Electric Flux Calculation for Oppositely Charged Circular Plates

[xcvxcvvc]

Homework Statement

Two circular parallel metal plates are oppositely charged with q = ±1.0 nC. The two plates each have a radius of 5.00 cm and are separated by 1.00 mm. (a) Estimate the electric flux for a circular area of radius 5.00 cm sandwiched between the two plates. (b) Repeat for a circular area of radius 5.00 meters – the result would be essentially the same. Explain why this would be the case.

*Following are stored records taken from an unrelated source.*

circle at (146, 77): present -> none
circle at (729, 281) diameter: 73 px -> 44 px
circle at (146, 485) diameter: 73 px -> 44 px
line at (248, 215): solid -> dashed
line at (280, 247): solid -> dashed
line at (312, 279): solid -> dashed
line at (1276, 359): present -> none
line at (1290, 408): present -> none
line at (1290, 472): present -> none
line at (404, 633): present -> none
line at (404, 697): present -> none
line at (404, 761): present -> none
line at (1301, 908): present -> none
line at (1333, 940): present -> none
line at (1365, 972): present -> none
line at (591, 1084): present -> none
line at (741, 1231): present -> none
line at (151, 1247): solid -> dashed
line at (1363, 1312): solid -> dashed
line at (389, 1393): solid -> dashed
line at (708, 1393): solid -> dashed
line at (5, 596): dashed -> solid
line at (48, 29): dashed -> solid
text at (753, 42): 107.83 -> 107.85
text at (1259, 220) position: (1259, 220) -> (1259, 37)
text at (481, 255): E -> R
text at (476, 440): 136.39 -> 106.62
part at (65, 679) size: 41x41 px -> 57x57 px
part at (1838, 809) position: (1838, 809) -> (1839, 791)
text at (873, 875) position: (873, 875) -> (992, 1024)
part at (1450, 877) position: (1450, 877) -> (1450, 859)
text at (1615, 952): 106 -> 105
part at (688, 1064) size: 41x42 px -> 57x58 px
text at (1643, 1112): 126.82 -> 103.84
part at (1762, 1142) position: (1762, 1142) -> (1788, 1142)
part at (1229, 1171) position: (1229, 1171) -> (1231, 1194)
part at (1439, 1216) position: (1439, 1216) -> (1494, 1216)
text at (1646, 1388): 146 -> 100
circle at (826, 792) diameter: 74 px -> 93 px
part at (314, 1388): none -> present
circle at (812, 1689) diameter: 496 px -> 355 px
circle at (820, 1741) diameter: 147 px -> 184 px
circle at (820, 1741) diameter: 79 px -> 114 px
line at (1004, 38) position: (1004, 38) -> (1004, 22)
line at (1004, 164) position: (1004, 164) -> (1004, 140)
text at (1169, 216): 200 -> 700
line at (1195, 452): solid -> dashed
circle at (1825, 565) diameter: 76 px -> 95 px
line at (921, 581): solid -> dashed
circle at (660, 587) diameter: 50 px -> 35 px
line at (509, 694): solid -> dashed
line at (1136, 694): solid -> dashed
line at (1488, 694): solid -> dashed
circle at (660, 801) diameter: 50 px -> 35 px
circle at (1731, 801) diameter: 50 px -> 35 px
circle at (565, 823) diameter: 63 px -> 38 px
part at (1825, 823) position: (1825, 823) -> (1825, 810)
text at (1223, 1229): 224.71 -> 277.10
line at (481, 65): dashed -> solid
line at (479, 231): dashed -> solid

I don't know how to start. I thought that any charge outside a gauss surface is zero to that surface.

 

[G01]

This isn't really a Gauss's Law problem. Gauss's Law deals with flux through closed surfaces. Here, we have an open surface.

HINT: Let's start at the beginning. Can you state the definition of electric flux for me?

 

[Moetasim]

I understand that the electric flux is a measure of the electric field passing through a given surface. In the case of oppositely charged circular plates, the electric flux can be calculated using the formula Φ = q/ε₀, where q is the total charge enclosed by the surface and ε₀ is the permittivity of free space.

In this scenario, the circular area of radius 5.00 cm is sandwiched between the two plates, with a charge of ±1.0 nC on each plate. This means that the total charge enclosed by the circular area is zero, as the positive and negative charges cancel each other out. As a result, the electric flux through this circular area is also zero.

For part (b) of the question, the circular area has a much larger radius of 5.00 meters. However, the distance between the two plates remains the same at 1.00 mm. This means that the total charge enclosed by the circular area is still zero, as the charges on the plates are relatively small compared to the distance between them. Therefore, the electric flux through this circular area would also be zero.

In summary, the electric flux through a circular area between two oppositely charged circular plates is zero, regardless of the area's size. This is because the electric field between the plates is constant and perpendicular to the plates, resulting in a net flux of zero through any surface between them.